In the meantime, I wish your society every success.

Denis E. Hill
Switzerland

April 2016

Denis Hill was uncertain of the precise year of the lightning strikes. The newspaper records
show this to have been 1949.(editor)

This photograph shows 140 Buxton Road, Denis Hill's former home. The
light coloured rectangle of stone in the gable end was the small window
where miner's wages were once paid out.





Saturday, 1 October 2016

The Wild Sisters.

We have received the following comment on a recent post: 

Does anyone remember the Wild sisters, Nelly and Edith who had a ladies outfitters on Buxton Road in the 1940's? Their father owned a house on Marsh Lane opposite the signal box which we rented during the war. My mother used to buy silk stockings from their shop and they let me play behind the counter. We had no water, gas or electric. We had a well behind the house and used paraffin lamps and candles. Gow Hole Farm was where we got our milk from the Howards. Mr. Howard used to walk past our house on Sundays wearing a top hat on his way to church in New Mills. Just below the station next to the canal on Marsh Lane there was a lovely mansion type house and I always wondered who lived there and what the history of it was. I discovered recently that it was demolished long ago. One time I saw an elephant walking down Marsh Lane, it turned out to be a circus walking to their next showplace.

I am sure that many people will remember the Wild sisters who ran the wool shop at the corner of Buxton Road and Old Road. Here is a photograph of them.

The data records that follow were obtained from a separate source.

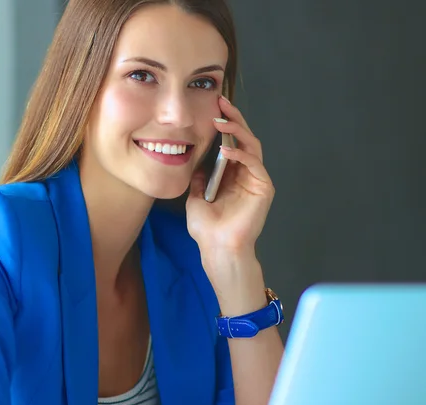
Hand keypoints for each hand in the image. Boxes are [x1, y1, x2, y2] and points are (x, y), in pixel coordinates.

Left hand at [186, 96, 275, 263]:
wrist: (217, 247)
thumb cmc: (207, 229)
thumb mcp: (195, 198)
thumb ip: (199, 178)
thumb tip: (196, 162)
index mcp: (231, 176)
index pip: (231, 143)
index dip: (224, 125)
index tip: (212, 108)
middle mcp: (245, 174)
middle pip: (244, 138)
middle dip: (233, 119)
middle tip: (221, 102)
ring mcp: (256, 180)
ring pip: (252, 146)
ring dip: (237, 130)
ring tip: (222, 120)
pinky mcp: (264, 187)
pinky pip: (254, 163)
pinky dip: (241, 154)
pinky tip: (227, 150)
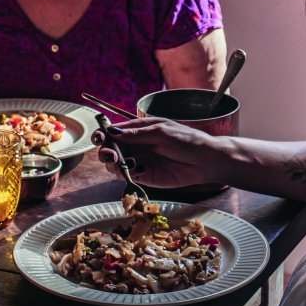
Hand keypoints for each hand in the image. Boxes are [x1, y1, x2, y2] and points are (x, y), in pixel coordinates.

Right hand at [91, 117, 226, 188]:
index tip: (99, 136)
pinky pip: (127, 175)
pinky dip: (126, 173)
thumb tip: (112, 131)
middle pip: (110, 148)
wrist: (206, 161)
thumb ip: (137, 134)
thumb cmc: (187, 140)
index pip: (114, 130)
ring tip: (120, 161)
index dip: (103, 133)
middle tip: (109, 153)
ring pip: (115, 163)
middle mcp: (136, 144)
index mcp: (139, 129)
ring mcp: (139, 160)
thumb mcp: (161, 132)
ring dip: (113, 162)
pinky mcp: (145, 176)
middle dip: (105, 150)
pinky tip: (136, 168)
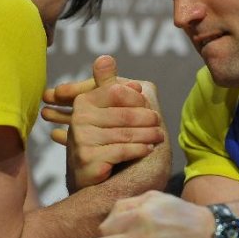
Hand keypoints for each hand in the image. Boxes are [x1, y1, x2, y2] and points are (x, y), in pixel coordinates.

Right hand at [43, 55, 164, 191]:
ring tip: (159, 136)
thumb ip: (108, 84)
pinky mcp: (88, 159)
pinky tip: (147, 150)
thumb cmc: (103, 140)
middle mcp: (79, 119)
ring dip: (147, 135)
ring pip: (125, 133)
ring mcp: (82, 140)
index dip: (137, 99)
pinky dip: (138, 149)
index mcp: (84, 101)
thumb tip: (105, 57)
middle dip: (146, 119)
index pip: (116, 92)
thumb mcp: (105, 110)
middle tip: (159, 123)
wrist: (92, 179)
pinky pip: (121, 150)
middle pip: (124, 114)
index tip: (148, 105)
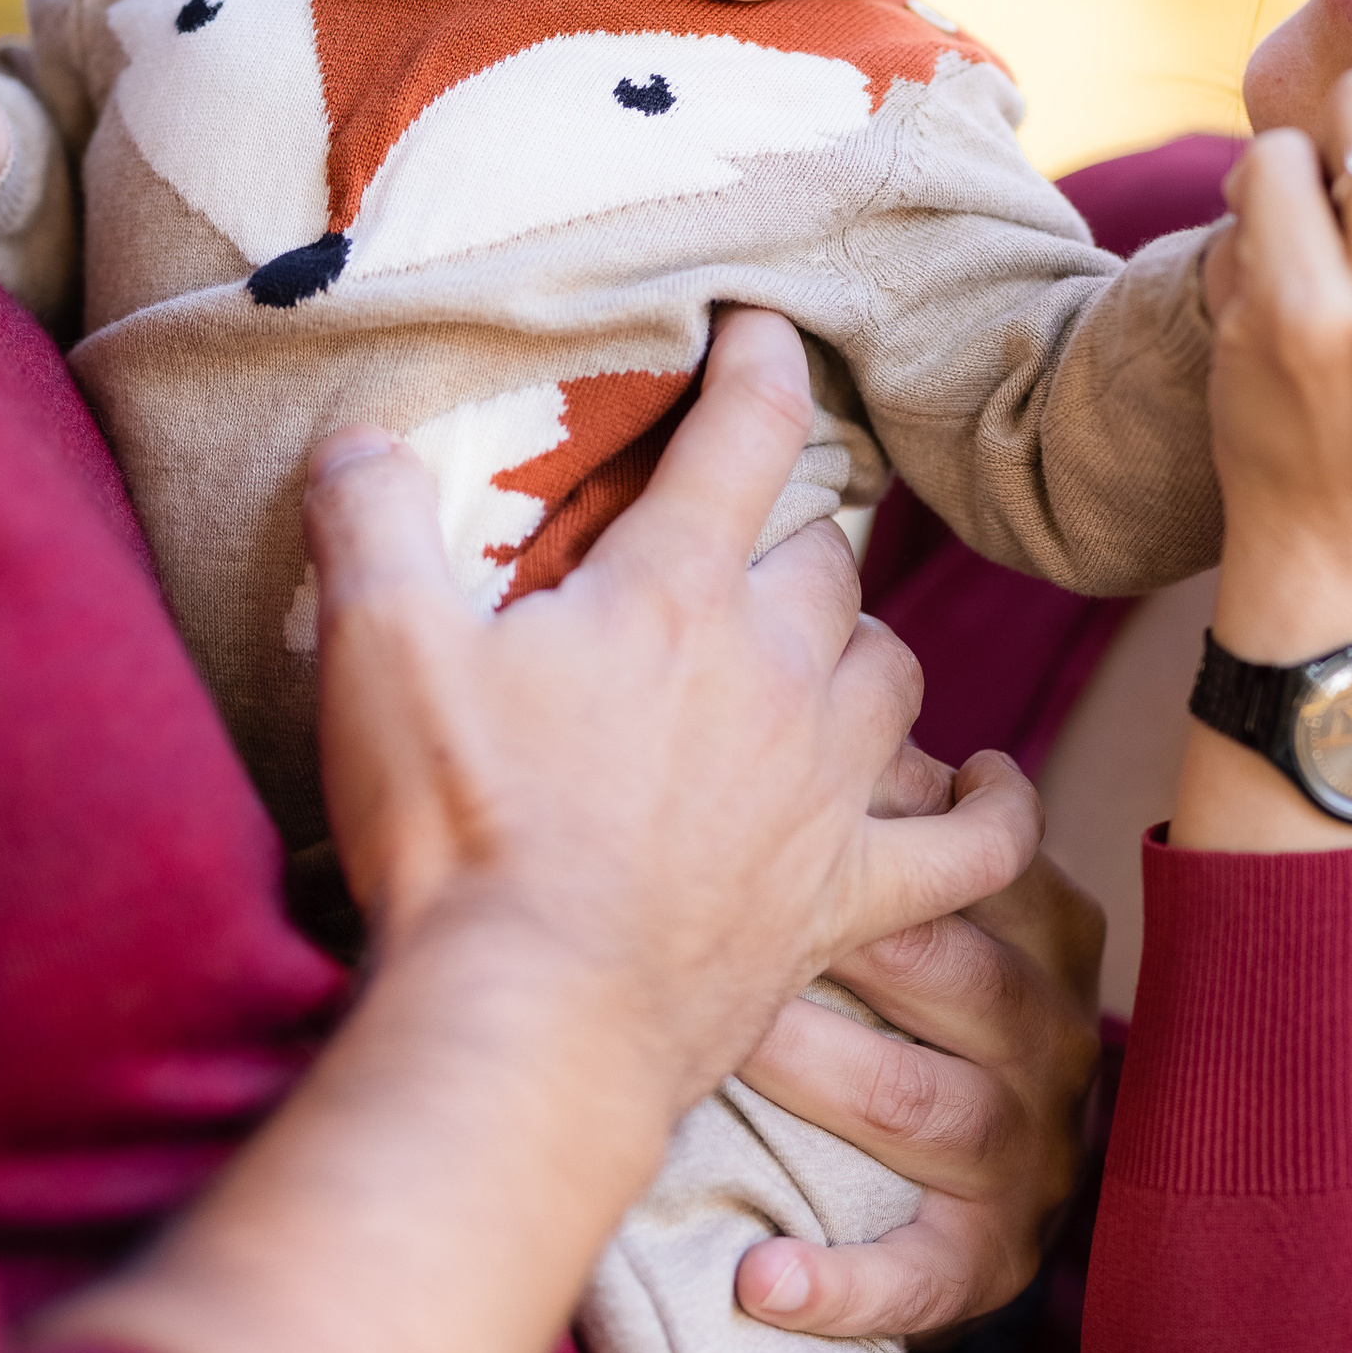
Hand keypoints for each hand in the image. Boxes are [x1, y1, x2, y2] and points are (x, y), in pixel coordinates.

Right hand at [300, 312, 1043, 1130]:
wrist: (527, 1022)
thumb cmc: (456, 835)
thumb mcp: (376, 651)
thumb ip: (369, 521)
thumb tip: (360, 436)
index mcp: (675, 593)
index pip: (747, 432)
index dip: (760, 364)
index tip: (763, 330)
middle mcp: (779, 671)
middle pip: (826, 560)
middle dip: (785, 540)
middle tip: (730, 553)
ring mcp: (826, 788)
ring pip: (892, 670)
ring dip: (857, 650)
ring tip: (812, 653)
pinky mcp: (845, 898)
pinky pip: (969, 848)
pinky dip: (991, 811)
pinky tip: (987, 785)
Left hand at [731, 742, 1103, 1343]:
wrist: (1001, 1167)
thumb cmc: (930, 991)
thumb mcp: (945, 892)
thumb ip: (892, 808)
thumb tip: (792, 670)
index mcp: (1044, 924)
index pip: (978, 857)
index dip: (880, 826)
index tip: (773, 800)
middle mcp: (1053, 1031)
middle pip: (943, 969)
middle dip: (830, 936)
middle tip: (708, 907)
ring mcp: (1029, 1147)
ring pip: (919, 1102)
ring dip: (816, 1076)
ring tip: (719, 1052)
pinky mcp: (992, 1255)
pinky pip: (924, 1273)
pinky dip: (844, 1284)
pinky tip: (759, 1282)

The "Mansion House" which our correspondent refers to, is of course, Furness Lodge. This large house, just off of Station Road was built as the home of Mr Saxby, an early owner of Furness Vale Printworks. It subsequently came into the ownership of the CPA when they took over the mill and was rented out to a number of different people. It was finally demolished in the early 1970s


We have had a further reply which adds to the story of the Wild family and Marsh Lane:

Lovely photo of the Wild sisters, especially little Edith and the sterner Nellie. We paid 7/6d a week for the house on Marsh Lane opposite the signal both to Mr.Wild, their father and our landlord, who was always smoking a pipe. At last I know who lived in the big posh house! Thank you for the information. Now does anyone remember the Howards at Gow Hole Farm? When I was around 9 I lost my hat and I later saw Mr. Howard wearing it as he was making hay. Such happy days.

Here is a photograph from our archives of Carr View on Marsh Lane, the house referred to,  with Mr and Mrs Wild in the doorway. The picture is not dated.



Now does anyone have a photo of Mr. and Mrs. Richard Howard and his brother Frank Howard of Gow Hole Farm? Frank was a regular at the Soldier Dick and evacuees from London lived in the front part of the farmhouse.